Yale researchers have taken the first critical steps in unraveling the mysteries of brain aneurysms, the often fatal rupturing of blood vessels that afflicts 500,000 people worldwide each year and nearly killed Vice President-elect Joseph Biden two decades ago.
An international team — led by Murat Gunel, professor of neurosurgery and neurobiology, and Richard Lifton, Sterling Professor and chair of genetics, and a Howard Hughes Medical Institute investigator — scanned the genomes of more than 2,000 individuals suffering from intracranial aneurysms along with 8,000 healthy subjects.

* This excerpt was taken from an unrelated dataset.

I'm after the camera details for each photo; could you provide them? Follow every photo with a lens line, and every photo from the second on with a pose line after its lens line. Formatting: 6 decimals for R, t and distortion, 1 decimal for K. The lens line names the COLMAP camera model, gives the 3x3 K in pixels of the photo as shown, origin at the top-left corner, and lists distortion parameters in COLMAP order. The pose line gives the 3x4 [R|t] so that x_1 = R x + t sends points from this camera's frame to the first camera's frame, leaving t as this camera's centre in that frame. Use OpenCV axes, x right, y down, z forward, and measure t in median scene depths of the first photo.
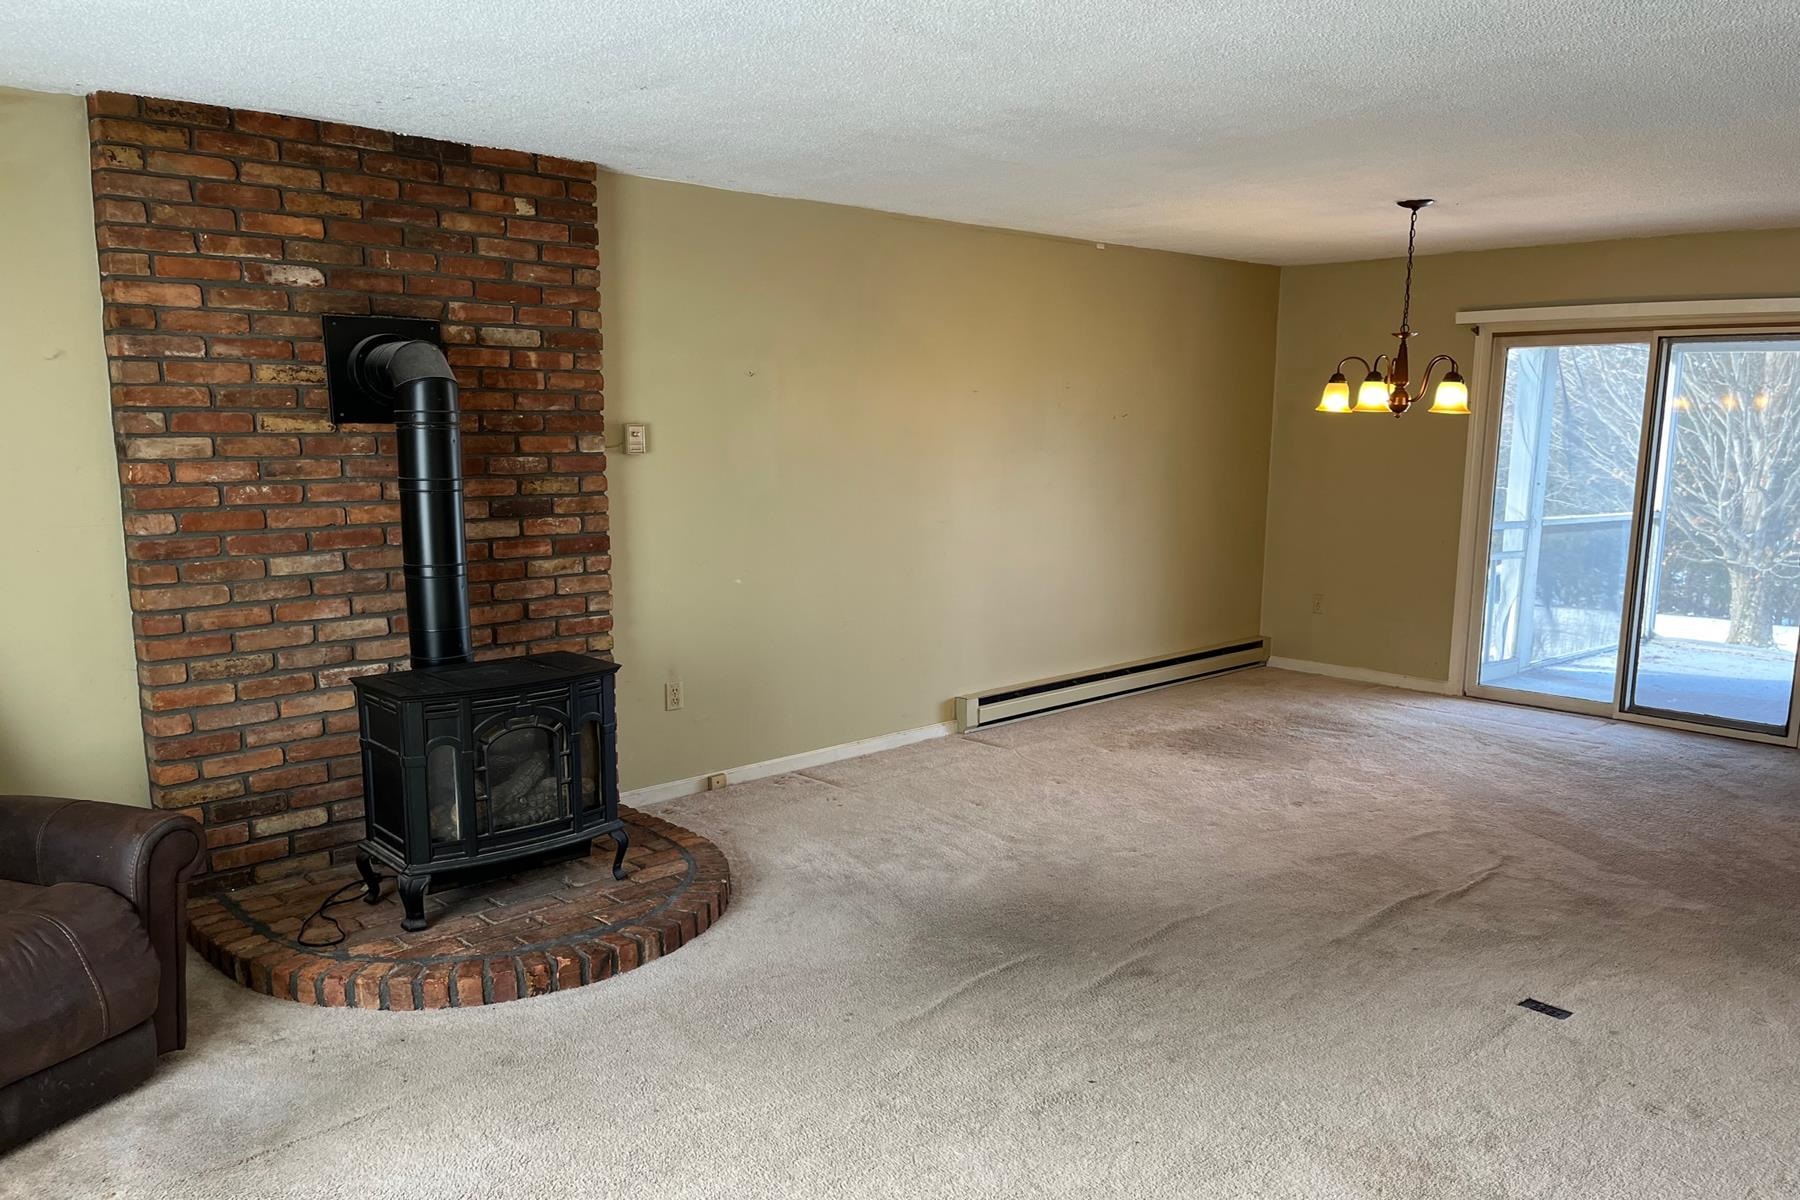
lens RADIAL K [[1345.6, 0, 900.9], [0, 1345.6, 604.8], [0, 0, 1]] dist [0.009254, -0.008689]
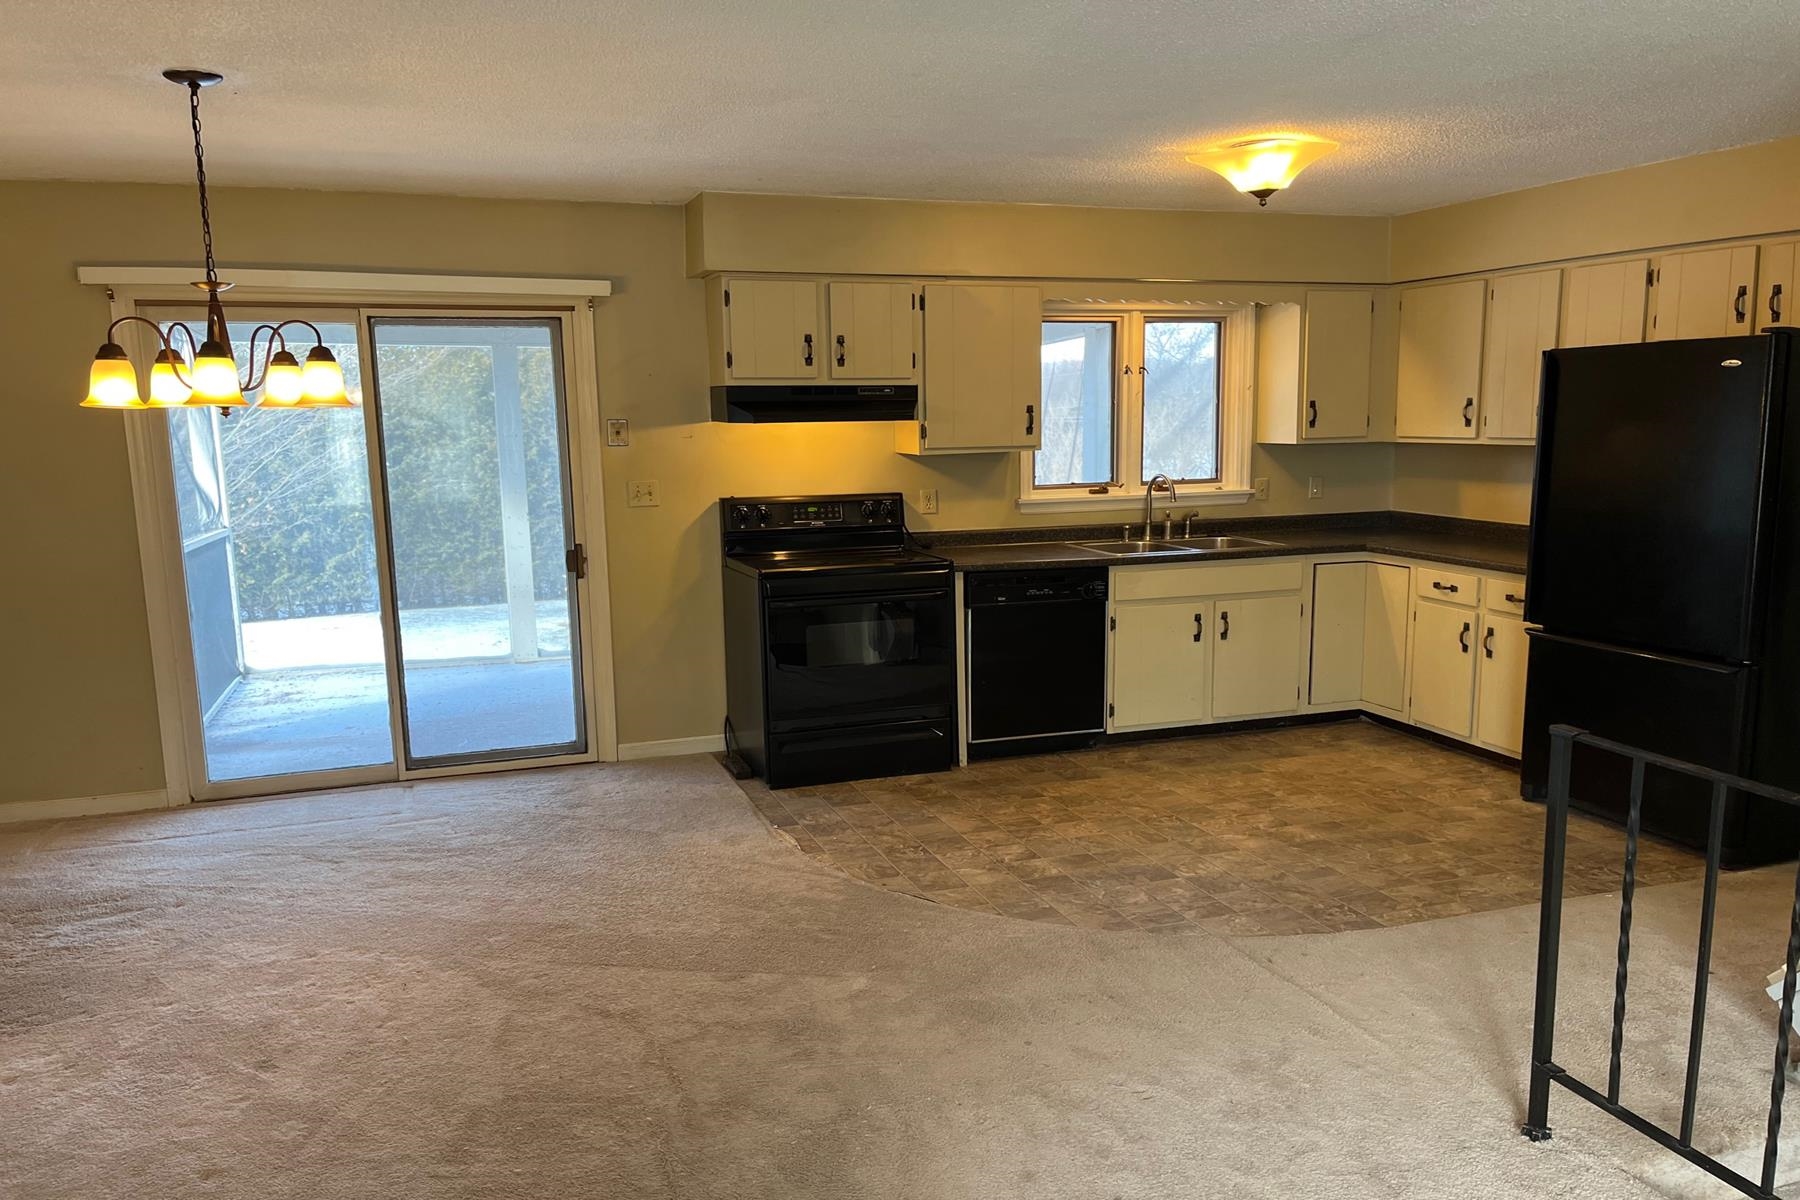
lens RADIAL K [[1345.6, 0, 916.8], [0, 1345.6, 626.4], [0, 0, 1]] dist [0.009254, -0.008689]
pose [[0.390479, -0.156792, 0.907162, -0.093883], [0.144943, 0.983571, 0.107610, -0.059321], [-0.909130, 0.089467, 0.406789, 0.427472]]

They discovered three chromosome segments, or loci, where common genetic variations can create significant risk for ruptured aneurysms, which in turn cause strokes. The subjects came from hospitals in Finland, the Netherlands and Japan, and the results were similar in all groups, indicating that these variations increase risk among diverse human populations.
The findings, reported online in the journal Nature Genetics, could lead to new screening tests to identify hundreds of thousands of people at risk for strokes caused by bleeding and point to new therapies that might be able to strengthen blood vessels in the brain before they burst.
"Even though we have made significant strides in treating unruptured aneurysms, until now we have not had an effective means of identifying the majority of individuals at risk of developing this deadly problem. These genetic findings provide a starting point for changing that equation," Gunel said.
The median age when hemorrhagic stroke occurs is 50 years old, and usually there are no warning signs. In the majority of cases, the resulting strokes cause death or severe brain damage. Without an understanding of the cause of these events, physicians have been left to respond after the fact, once the damage has largely been done. Biden was one of the lucky individuals who survived a ruptured aneurysm with minimal damage - although at the time he was stricken, his condition was thought to be grave enough that a priest was summoned to confer last rites.
The Yale study showed that the risk of harboring an aneurysm increased with the number of risk variants, or alleles. Individuals with the highest number of risk alleles tripled their risk of an aneurysm, researchers found.
Based on this large collaborative study, a screening test may one day be able to identify those who are at higher risk of forming brain aneurysms or suffering a bleeding stroke as a result.
"These findings provide fundamental insights into the genetic and biochemical changes that cause this devastating brain disease, providing hope that we may also be able to provide preventive therapy before rupture occurs," Lifton said.
For instance, the new findings implicate variations in the gene SOX17, which is known to play a crucial role in the early development and repair of endothelial cells that make up the arterial walls of blood vessels. "These variations may interfere with the ability to produce cells that repair damage to the blood vessels, suggesting a path forward for developing new approaches to prevention," Gunel said.
Kaya Bilguvar of Yale was first author of the paper. Other Yale researchers included Shrikant Mane, Christopher E. Mason, Murim Choi, Emilia Gaal, Yasa Bayri, Luis Kobl, Zulfikar Arlier, Sudhakar Ravuri, and Matthew W. State.
The work was funded by the National Institutes of Health, the Yale Center for Human Genetics and Genomics, the Yale Program on Neurogenetics and the Howard Hughes Medical Institute.